[Start Source passage]
Sunday, January 29, 2012

8 Limbs of Yoga for Kids - Week 1: Yamas

This 8 week session, the Alluem Kids and I will be exploring the 8 Limbs of Yoga! So often when we think of yoga, we only think about the poses, the physical...but there is so much more to yoga! Yoga is a way of life and these 8 Limbs act as guidelines to living a purposeful and meaningful life and there are so many good lessons within for the kids!
The 1st Limb of Yoga are the Yamas. The Yamas focus on our behavior and how we act in this world. It draws attention to the way we treat other people, animals, the earth, our belongings and the places we go. For an example, the kids and I talked about yoga studio etiquette. We should always treat a space the way we would want our own space to be treated. Removing our shoes to keep the floor and our mats clean. Entering quietly, rolling out our mats, sitting down and stretching or lying down and resting. Being respectful of the people in the room around us. Treating others the way we would want to be treated. Smiling and saying hello. Introducing ourselves to a new student. The Yamas also teach us that what we do in the world effects everything and everyone around us. This is the yoga we can practice every day!
[End Source passage]
[Start Record excerpts]
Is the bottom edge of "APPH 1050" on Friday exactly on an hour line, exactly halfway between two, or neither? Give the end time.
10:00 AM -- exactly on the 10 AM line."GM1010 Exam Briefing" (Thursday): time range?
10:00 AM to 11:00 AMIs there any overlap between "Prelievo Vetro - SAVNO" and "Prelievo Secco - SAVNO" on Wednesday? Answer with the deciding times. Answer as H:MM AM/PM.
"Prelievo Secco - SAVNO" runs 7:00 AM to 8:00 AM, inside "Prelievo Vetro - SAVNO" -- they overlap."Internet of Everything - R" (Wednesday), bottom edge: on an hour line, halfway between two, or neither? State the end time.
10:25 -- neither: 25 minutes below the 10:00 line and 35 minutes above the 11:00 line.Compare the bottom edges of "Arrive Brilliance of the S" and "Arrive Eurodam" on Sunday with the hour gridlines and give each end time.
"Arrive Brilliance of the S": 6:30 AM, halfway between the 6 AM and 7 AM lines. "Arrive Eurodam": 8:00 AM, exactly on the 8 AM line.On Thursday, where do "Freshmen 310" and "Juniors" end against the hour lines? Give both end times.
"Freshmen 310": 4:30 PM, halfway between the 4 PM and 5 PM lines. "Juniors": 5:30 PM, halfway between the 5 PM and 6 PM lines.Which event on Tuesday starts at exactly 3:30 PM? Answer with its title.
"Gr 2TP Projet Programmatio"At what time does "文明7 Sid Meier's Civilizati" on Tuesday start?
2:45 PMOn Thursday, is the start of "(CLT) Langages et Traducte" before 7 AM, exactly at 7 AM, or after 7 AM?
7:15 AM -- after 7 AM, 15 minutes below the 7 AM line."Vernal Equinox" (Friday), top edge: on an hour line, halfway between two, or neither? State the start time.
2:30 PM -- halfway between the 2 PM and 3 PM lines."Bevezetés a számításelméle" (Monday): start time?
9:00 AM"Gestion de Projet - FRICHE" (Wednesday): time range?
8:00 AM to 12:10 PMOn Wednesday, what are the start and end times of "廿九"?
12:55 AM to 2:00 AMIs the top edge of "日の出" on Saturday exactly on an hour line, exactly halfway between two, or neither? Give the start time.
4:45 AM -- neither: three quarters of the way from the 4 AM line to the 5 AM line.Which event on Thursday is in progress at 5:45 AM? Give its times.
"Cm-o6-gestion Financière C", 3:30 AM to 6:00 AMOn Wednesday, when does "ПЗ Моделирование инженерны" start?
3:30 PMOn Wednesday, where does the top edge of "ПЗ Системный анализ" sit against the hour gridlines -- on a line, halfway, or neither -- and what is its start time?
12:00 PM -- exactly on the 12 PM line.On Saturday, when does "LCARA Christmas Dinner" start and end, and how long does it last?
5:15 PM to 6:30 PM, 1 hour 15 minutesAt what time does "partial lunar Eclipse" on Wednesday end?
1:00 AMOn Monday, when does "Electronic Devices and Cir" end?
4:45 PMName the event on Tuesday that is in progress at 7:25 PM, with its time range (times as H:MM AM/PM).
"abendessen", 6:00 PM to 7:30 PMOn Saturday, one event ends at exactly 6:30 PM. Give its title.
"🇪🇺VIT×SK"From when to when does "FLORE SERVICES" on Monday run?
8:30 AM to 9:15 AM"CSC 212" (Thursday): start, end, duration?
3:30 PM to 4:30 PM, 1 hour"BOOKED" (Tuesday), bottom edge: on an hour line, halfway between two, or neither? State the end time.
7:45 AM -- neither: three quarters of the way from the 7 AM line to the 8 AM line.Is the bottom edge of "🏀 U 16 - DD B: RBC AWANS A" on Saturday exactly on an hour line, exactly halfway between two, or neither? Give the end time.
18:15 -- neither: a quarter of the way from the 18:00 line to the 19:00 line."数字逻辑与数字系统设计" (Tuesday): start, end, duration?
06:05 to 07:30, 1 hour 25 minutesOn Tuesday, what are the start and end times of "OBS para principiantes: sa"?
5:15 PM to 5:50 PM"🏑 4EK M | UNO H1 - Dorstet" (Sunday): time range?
[End Record excerpts]
**Objectives**
A – Return the passage from the yoga post starting at "8 Limbs of Yoga for" and ending at "for the kids!", copied word for word.
B – List every group or thing that the yoga post says the Yamas draw attention to in the way we treat them.

**Results of the tasks**
A –
8 Limbs of Yoga for Kids - Week 1: Yamas

This 8 week session, the Alluem Kids and I will be exploring the 8 Limbs of Yoga! So often when we think of yoga, we only think about the poses, the physical...but there is so much more to yoga! Yoga is a way of life and these 8 Limbs act as guidelines to living a purposeful and meaningful life and there are so many good lessons within for the kids!

B –
- other people
- animals
- the earth
- our belongings
- the places we go